Passage to read Block Start
By making the book-entry transfer of Auction Preferred Stock as described above, and in accordance with the terms and conditions of the Offer, the tendering Auction Preferred Stockholder also shall be deemed to represent and warrant that: (a) the tendering Auction Preferred Stockholder has full power and authority to tender, sell, assign and transfer the tendered Auction Preferred Stock (and any such other dividends, distributions, other shares or securities or rights declared or issuable in respect of such Auction Preferred Stock after the Termination Date); (b) when and to the extent the Fund accepts the Auction Preferred Stock for purchase, the Fund will acquire good, marketable and unencumbered title thereto, free and clear of all liens, restrictions, charges, proxies, encumbrances or other obligations relating to their sale or transfer, and not subject to any adverse claim; (c) on request, the tendering Auction Preferred Stockholder will execute and deliver any additional documents deemed by the Depositary or the Fund to be necessary or desirable to complete the sale, assignment and transfer of the tendered Auction Preferred Stock (and any such other dividends, distributions, other shares or securities or rights declared or issuable in respect of such Auction Preferred Stock after the Termination Date); and (d) the tendering Auction Preferred Stockholder has read the documents relating to the Offer and agreed to all of the terms of the Offer.
Passage to read Block End
Source material Block Start
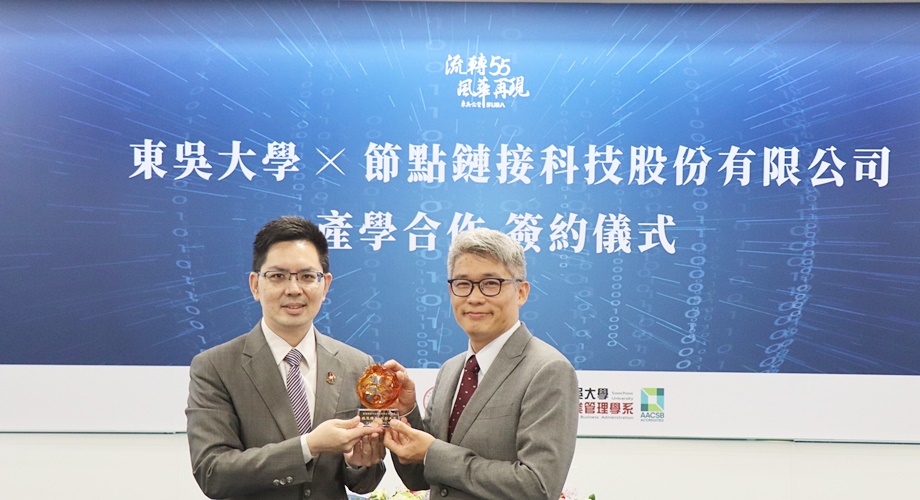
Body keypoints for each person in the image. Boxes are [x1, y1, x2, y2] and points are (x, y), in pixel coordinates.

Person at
Source material Block End
Requirement 1: According to the passage on tendering Auction Preferred Stock, who may deem additional documents necessary or desirable to complete the sale, assignment and transfer of the tendered stock?
Requirement 2: Carry on the passage on tendering Auction Preferred Stock from its last sentence.
The lines come from a separate source unrelated to the passage on tendering Auction Preferred Stock.

Response 1: The Depositary or the Fund.

Response 2:
4. Rights of Withdrawal. Tenders of Auction Preferred Stock made pursuant to the Offer may be withdrawn at any time prior to the Termination Date. If your Auction Preferred Stock is registered in the name of your broker or other Nominee Holder, you may need to allow such Nominee Holder additional time to withdraw your tendered Auction Preferred Stock. You should consult your broker or other Nominee Holder to determine if there is an earlier deadline by which you must inform such Nominee Holder of any decision to withdraw your tendered Auction Preferred Stock. After the Termination Date, Auction Preferred Stock may not be withdrawn except as otherwise provided in this Section 4.
To be effective, a written notice of withdrawal must be timely received by the Depositary at one of its addresses set forth on the last page of this Offer to Purchase. Any notice of withdrawal must specify the name of the person who tendered such Auction Preferred Stock to be withdrawn, the number of shares of Auction Preferred Stock to be withdrawn, and the names in which the Auction Preferred Stock to be withdrawn are registered. Any signature on the notice of withdrawal must be guaranteed by an Eligible Institution. In addition, if the Auction Preferred Stock tendered was held in book-entry form, such notice must specify the name and number of the account at the Book-Entry Transfer Facility to be credited with the withdrawn Auction Preferred Stock.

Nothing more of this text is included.